* **SUPPLIED MATERIAL**
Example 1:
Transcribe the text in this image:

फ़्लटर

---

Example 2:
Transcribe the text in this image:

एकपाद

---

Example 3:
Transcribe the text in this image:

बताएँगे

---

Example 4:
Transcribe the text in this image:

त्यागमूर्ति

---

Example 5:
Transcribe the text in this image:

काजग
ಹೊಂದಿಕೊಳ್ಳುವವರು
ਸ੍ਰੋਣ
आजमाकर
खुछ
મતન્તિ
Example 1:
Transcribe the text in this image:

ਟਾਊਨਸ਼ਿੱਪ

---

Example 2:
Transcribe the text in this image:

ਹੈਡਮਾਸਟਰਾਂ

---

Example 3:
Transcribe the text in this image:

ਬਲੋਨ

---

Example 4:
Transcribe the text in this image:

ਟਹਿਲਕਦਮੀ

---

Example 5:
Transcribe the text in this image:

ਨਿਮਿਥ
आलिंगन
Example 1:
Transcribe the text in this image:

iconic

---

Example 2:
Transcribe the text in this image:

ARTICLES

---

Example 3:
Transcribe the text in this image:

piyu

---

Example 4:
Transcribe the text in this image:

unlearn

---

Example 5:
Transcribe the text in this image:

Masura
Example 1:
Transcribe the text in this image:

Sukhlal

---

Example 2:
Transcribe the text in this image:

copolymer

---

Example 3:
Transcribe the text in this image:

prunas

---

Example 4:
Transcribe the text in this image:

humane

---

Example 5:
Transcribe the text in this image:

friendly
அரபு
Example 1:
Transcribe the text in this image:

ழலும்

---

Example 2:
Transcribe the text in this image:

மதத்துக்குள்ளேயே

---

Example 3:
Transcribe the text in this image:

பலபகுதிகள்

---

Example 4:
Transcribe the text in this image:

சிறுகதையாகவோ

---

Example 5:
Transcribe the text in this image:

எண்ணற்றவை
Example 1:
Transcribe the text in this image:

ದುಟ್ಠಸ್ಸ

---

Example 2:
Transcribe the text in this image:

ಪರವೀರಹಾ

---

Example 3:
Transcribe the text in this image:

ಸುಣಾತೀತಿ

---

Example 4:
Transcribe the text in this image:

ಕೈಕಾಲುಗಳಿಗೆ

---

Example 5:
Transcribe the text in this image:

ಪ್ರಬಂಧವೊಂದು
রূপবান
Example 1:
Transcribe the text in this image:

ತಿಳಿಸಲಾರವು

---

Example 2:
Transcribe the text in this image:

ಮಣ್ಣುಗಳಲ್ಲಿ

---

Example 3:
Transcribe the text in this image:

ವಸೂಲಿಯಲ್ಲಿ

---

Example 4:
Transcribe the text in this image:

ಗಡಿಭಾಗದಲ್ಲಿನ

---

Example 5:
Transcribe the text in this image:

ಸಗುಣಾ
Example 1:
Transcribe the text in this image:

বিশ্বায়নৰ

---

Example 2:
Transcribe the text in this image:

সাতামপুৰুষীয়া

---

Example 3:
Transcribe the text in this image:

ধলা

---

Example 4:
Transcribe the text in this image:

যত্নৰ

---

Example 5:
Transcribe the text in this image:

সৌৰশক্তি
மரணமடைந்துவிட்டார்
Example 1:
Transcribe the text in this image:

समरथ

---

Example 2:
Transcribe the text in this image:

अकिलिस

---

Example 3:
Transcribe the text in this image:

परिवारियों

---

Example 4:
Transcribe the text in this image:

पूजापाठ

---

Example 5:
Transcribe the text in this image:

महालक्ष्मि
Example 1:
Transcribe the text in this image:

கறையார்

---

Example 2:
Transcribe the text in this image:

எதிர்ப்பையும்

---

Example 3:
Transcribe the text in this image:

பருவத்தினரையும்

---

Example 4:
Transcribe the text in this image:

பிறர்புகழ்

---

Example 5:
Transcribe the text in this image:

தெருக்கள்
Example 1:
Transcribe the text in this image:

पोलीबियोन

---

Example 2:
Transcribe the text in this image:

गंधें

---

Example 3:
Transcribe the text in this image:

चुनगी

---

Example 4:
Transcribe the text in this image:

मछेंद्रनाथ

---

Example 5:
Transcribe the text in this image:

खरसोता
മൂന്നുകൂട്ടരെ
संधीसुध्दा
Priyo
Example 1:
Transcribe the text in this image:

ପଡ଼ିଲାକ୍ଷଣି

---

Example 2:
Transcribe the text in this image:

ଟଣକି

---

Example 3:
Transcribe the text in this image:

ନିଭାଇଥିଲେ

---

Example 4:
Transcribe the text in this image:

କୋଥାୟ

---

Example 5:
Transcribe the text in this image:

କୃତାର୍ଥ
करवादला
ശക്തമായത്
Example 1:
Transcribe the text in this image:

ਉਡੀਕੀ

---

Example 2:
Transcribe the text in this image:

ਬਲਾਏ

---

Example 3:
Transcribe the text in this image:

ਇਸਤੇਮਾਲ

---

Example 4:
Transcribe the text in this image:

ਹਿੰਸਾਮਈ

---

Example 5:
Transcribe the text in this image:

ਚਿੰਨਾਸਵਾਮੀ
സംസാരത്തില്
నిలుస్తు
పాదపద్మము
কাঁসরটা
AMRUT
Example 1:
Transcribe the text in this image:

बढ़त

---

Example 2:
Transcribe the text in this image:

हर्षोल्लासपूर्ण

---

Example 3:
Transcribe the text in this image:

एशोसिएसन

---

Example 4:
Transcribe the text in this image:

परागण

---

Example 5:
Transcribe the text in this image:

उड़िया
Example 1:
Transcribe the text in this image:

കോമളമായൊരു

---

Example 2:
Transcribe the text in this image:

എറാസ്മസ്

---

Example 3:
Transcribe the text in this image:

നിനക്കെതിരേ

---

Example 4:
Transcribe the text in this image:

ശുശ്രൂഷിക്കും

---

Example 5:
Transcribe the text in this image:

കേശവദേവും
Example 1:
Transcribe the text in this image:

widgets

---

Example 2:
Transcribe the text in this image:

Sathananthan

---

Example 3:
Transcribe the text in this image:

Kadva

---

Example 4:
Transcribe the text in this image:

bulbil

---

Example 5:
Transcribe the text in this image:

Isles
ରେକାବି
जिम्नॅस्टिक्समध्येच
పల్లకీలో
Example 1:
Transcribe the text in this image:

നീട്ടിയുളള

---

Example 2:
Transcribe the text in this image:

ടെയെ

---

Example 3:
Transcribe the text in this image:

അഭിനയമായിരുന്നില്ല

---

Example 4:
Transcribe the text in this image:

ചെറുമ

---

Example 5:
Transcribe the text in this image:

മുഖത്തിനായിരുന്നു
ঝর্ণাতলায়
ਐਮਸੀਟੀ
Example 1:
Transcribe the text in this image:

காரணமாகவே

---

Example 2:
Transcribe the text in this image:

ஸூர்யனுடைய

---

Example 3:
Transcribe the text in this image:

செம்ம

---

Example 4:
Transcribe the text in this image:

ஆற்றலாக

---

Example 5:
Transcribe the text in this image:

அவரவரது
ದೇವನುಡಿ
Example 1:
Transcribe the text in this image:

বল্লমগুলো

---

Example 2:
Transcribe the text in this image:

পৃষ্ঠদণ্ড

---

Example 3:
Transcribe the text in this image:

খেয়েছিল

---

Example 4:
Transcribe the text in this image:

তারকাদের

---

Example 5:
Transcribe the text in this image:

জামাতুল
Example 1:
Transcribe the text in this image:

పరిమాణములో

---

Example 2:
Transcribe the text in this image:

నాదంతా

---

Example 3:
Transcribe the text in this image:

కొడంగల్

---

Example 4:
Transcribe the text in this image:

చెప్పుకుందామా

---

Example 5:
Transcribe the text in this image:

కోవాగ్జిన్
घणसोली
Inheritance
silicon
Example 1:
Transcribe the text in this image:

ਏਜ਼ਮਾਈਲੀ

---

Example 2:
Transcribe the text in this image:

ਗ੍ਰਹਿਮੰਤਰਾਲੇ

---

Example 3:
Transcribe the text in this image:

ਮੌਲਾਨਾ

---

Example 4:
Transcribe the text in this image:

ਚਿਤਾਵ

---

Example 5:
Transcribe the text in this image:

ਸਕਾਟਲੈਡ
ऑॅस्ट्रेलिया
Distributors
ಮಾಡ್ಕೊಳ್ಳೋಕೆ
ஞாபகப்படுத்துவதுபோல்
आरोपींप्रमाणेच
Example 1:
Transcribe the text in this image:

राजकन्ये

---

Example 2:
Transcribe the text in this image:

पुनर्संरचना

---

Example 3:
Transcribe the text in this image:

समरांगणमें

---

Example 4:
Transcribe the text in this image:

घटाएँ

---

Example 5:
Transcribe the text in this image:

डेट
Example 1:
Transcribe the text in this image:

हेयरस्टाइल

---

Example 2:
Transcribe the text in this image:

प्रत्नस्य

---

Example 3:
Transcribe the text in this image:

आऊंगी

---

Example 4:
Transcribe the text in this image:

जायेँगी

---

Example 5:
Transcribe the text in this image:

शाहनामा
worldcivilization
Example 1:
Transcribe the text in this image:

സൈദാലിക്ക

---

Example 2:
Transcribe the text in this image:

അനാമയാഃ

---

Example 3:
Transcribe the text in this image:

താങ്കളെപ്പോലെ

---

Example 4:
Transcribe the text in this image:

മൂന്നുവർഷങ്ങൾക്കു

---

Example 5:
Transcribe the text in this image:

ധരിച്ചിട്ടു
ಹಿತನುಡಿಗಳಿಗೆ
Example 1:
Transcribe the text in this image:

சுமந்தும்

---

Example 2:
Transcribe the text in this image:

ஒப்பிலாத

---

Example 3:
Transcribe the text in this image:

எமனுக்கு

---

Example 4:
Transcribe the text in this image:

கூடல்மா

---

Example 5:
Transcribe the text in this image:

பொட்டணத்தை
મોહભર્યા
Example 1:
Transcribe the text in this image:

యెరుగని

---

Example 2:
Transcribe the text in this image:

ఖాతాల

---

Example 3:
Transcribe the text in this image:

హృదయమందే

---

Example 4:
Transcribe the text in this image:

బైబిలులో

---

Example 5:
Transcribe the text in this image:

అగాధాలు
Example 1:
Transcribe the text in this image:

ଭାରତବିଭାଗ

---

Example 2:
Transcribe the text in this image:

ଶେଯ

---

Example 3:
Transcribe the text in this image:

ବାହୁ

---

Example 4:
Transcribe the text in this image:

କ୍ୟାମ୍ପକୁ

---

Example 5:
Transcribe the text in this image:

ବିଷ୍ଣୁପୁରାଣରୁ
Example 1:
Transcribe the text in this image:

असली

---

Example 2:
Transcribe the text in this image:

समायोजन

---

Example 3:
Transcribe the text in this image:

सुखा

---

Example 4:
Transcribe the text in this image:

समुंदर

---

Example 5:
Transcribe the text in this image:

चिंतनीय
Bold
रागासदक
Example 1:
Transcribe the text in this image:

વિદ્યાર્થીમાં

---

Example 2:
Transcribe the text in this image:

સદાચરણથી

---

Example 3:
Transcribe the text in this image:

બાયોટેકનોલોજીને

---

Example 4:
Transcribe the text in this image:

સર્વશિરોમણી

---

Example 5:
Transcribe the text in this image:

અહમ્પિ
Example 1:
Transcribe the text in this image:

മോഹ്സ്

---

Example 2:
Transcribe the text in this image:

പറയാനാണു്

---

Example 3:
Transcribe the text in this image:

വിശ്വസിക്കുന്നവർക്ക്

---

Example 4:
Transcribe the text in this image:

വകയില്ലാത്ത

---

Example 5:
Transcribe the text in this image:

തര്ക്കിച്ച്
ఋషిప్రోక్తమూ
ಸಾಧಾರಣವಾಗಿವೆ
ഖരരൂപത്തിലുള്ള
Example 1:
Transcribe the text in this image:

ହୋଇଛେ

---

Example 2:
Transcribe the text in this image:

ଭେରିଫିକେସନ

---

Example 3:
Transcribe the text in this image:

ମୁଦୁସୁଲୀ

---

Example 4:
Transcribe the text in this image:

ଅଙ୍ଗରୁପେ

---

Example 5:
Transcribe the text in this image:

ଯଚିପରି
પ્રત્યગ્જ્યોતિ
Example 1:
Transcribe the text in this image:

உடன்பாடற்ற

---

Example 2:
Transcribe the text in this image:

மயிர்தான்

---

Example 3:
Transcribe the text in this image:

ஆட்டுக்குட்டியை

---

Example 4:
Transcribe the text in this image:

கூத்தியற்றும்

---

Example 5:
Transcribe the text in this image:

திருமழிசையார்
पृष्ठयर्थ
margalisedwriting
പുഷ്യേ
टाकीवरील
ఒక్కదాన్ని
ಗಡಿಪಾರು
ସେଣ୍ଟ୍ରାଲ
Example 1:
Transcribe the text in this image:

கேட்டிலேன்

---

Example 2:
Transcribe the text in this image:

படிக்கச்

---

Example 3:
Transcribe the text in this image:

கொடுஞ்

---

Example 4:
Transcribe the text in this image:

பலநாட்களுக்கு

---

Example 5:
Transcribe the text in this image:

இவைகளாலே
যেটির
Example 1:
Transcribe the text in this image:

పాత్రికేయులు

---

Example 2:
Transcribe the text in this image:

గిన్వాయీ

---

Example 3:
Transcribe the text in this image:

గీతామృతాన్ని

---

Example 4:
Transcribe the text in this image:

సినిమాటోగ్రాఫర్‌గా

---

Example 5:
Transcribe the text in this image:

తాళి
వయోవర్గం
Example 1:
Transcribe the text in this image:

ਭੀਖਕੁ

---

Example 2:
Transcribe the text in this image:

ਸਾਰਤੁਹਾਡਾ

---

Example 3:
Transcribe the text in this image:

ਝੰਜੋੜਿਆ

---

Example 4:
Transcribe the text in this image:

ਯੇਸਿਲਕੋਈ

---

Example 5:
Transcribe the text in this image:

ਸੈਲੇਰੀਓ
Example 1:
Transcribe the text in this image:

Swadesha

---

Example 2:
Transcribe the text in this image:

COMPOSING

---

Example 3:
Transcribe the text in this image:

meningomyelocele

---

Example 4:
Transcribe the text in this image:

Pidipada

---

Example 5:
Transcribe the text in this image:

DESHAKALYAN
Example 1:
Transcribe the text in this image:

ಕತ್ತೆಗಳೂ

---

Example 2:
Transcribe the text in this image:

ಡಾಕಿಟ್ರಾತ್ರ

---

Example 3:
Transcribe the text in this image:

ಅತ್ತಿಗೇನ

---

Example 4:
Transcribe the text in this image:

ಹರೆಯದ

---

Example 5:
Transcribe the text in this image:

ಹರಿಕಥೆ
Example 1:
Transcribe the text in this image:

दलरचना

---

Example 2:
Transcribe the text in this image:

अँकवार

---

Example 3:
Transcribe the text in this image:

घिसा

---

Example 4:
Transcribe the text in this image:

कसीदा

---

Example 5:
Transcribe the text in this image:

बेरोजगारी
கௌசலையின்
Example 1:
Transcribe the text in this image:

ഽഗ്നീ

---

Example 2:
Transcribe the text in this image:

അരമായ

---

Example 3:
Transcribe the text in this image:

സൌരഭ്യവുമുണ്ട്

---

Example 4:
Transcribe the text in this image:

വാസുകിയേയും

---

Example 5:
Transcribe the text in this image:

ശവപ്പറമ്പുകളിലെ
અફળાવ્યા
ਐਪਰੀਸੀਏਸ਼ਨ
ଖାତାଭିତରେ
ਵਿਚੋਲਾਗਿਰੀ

* **PROMPT**
Write out every line from the start of the rows down to and including the line containing "ಮಣ್ಣುಗಳಲ್ಲಿ", without any changes.

* **OUTPUT**
Example 1:
Transcribe the text in this image:

फ़्लटर

---

Example 2:
Transcribe the text in this image:

एकपाद

---

Example 3:
Transcribe the text in this image:

बताएँगे

---

Example 4:
Transcribe the text in this image:

त्यागमूर्ति

---

Example 5:
Transcribe the text in this image:

काजग
ಹೊಂದಿಕೊಳ್ಳುವವರು
ਸ੍ਰੋਣ
आजमाकर
खुछ
મતન્તિ
Example 1:
Transcribe the text in this image:

ਟਾਊਨਸ਼ਿੱਪ

---

Example 2:
Transcribe the text in this image:

ਹੈਡਮਾਸਟਰਾਂ

---

Example 3:
Transcribe the text in this image:

ਬਲੋਨ

---

Example 4:
Transcribe the text in this image:

ਟਹਿਲਕਦਮੀ

---

Example 5:
Transcribe the text in this image:

ਨਿਮਿਥ
आलिंगन
Example 1:
Transcribe the text in this image:

iconic

---

Example 2:
Transcribe the text in this image:

ARTICLES

---

Example 3:
Transcribe the text in this image:

piyu

---

Example 4:
Transcribe the text in this image:

unlearn

---

Example 5:
Transcribe the text in this image:

Masura
Example 1:
Transcribe the text in this image:

Sukhlal

---

Example 2:
Transcribe the text in this image:

copolymer

---

Example 3:
Transcribe the text in this image:

prunas

---

Example 4:
Transcribe the text in this image:

humane

---

Example 5:
Transcribe the text in this image:

friendly
அரபு
Example 1:
Transcribe the text in this image:

ழலும்

---

Example 2:
Transcribe the text in this image:

மதத்துக்குள்ளேயே

---

Example 3:
Transcribe the text in this image:

பலபகுதிகள்

---

Example 4:
Transcribe the text in this image:

சிறுகதையாகவோ

---

Example 5:
Transcribe the text in this image:

எண்ணற்றவை
Example 1:
Transcribe the text in this image:

ದುಟ್ಠಸ್ಸ

---

Example 2:
Transcribe the text in this image:

ಪರವೀರಹಾ

---

Example 3:
Transcribe the text in this image:

ಸುಣಾತೀತಿ

---

Example 4:
Transcribe the text in this image:

ಕೈಕಾಲುಗಳಿಗೆ

---

Example 5:
Transcribe the text in this image:

ಪ್ರಬಂಧವೊಂದು
রূপবান
Example 1:
Transcribe the text in this image:

ತಿಳಿಸಲಾರವು

---

Example 2:
Transcribe the text in this image:

ಮಣ್ಣುಗಳಲ್ಲಿ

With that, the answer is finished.